April 29, 2007
Pat’s: 1237 East Passyunk Avenue, Philadelphia, PA 19147
Geno’s: 1219 S 9th Street, Philadelphia, PA 19147
Cheesesteak with Onions and Provolone ($7)
Cheesesteak with Onions and Cheez Whiz ($7)
While there are definitely superior cheesesteaks to be eaten in Philadelphia (Try Donny’s at The Grill at Swarthmore College), it’s Pat and Geno who get the most press and accolades due to their hilarious rivalry and close proximity. From the outside, Geno runs a cleaner and more modern shop that somewhat resembles Times Square. Pat on the other hand, has a no-frills white storefront with faded red tables for customers to dine at. Geno is a bit more notorious than Pat because sometime last year he publicly demanded that all customers order in English because we live in America! I don’t know where Pat officially stands on the issue, but it’s most likely the opposite of Geno.
Yo quiero un cheesesteak con Cheez Whiz y cebollas, por favor.
My brother and I conducted a ‘steak by ‘steak comparison three years ago during Family Weekend and concluded that Pat made a better product, but that was ages ago. For kicks and giggles last weekend, the Astronomer and I set out to determine once and for all who makes a better cheesesteak–Pat or Geno.
Before I delve into the sandwiches, it must be noted that the customer service at both establishments is horrible. The men who work behind the counter are fat, mean, and intimidating. Small talk is non-existent; Pat, Geno, and their minions want you to pay and scram. The grill at Pat’s is also really disgusting (see evidence below).
The Astronomer and I headed to Pat’s first because he isn’t a known racist. The cheesesteak was made in 2.5 seconds, which was way too fast for the provolone to properly melt. Clearly made with indifference, our sandwich was handed to us unwrapped on some butcher paper. Every table at Pat’s was occupied so we sat on a ledge across the street. My first thought as I bit into the sandwich was, “eh.” My second and third thoughts were, “the onions are still a little raw” and “there isn’t much steak here.” On a positive note, the bread was good. Surprisingly, the meat was dry considering the copious amounts of grease on the grill. I can’t believe my brother and I gave Pat’s a thumbs up.
Soon after we finished the first, we crossed the street and placed our order at Geno’s substituting provolone with Cheez Whiz. Although it would have been best to compare apples to apples, I didn’t want to risk another cheesesteak without melted cheese. The folks at Geno’s were slacking because it took 10 whole seconds to produce our sandwich. Unlike Pat’s, our cheesesteak was handed to us wrapped-up in butcher paper.
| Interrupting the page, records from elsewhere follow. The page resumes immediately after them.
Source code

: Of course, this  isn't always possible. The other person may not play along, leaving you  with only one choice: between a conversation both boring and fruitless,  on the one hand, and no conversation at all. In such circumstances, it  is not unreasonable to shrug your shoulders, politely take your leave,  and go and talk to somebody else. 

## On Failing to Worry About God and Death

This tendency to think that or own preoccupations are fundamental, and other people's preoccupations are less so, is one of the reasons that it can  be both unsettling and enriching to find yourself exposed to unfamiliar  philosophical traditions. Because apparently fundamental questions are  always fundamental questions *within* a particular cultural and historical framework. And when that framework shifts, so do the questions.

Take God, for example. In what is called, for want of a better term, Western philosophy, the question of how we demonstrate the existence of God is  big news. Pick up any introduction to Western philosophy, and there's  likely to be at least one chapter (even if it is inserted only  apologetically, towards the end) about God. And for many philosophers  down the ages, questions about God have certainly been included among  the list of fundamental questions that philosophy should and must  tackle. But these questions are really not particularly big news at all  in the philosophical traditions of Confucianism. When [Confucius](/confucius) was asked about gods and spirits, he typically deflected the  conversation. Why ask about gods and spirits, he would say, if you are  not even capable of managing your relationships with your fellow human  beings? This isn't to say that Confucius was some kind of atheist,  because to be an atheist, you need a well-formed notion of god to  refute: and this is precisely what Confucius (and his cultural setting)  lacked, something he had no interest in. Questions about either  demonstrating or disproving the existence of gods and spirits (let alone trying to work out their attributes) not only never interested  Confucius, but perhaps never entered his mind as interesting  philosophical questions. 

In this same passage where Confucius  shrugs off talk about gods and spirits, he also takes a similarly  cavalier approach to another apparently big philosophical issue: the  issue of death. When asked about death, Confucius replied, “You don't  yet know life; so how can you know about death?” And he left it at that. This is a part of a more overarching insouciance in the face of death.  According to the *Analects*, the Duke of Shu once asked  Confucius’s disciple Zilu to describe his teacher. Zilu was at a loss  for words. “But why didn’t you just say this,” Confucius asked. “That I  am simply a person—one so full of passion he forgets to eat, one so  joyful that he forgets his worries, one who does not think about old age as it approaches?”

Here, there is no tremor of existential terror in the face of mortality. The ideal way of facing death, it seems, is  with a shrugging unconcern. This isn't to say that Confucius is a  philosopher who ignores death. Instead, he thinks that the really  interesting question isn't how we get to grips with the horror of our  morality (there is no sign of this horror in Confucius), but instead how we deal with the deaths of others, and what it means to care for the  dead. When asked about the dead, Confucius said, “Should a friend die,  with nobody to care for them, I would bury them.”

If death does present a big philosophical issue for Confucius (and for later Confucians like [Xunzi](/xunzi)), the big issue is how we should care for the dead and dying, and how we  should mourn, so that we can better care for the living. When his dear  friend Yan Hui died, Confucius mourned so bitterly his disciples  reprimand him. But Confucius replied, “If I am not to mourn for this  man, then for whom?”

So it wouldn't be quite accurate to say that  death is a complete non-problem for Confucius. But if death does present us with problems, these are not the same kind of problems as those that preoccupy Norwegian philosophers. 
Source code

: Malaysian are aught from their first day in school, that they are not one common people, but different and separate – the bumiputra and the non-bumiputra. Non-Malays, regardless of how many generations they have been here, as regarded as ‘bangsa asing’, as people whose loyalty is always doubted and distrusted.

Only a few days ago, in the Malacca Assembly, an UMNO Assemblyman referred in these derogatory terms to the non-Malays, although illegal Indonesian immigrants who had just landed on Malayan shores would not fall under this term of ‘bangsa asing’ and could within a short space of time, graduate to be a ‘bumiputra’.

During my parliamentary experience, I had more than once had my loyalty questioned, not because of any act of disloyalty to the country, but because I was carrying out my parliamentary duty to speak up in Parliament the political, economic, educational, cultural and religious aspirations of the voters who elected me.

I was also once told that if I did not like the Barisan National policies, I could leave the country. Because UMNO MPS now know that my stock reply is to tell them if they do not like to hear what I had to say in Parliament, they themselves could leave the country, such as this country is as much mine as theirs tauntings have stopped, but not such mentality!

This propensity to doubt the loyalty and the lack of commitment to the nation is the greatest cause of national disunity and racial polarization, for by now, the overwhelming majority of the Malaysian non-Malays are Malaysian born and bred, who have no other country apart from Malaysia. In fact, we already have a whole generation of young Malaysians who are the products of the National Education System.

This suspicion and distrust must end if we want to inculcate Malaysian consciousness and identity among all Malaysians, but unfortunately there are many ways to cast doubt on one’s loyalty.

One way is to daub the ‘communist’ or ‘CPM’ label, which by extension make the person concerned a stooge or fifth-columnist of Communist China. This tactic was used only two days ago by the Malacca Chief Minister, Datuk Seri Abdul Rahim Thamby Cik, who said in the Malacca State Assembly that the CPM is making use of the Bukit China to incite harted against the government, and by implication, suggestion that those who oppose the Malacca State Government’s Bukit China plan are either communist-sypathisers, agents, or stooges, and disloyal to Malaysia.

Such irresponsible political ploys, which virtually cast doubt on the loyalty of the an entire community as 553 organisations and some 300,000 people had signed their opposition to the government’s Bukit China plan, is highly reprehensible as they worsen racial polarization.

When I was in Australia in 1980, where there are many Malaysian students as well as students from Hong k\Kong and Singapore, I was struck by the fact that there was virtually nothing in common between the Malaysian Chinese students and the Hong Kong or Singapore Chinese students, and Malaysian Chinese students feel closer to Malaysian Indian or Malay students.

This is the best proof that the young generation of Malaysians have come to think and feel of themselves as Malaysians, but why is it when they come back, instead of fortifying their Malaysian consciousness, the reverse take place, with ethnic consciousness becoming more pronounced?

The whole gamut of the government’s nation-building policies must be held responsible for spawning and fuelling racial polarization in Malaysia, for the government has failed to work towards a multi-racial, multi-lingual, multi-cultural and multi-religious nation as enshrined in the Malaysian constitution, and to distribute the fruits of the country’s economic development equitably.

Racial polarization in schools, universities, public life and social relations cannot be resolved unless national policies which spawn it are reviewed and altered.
Once again, we headed to the ledge to chow. The major difference between the cheesesteaks is the meat. Pat chops his meat into bits, while Geno slices his thinly. My first thought as I bit into Geno’s sandwich was, “ooh, I really like Cheez Whiz.” My second and third thoughts were, “the onions are perfectly cooked” and “the bread is just like Pat’s.”
On this warm spring day, The Astronomer and I guiltily declared Geno the winner. As good liberals we should have let Pat win, but our tastebuds decided otherwise.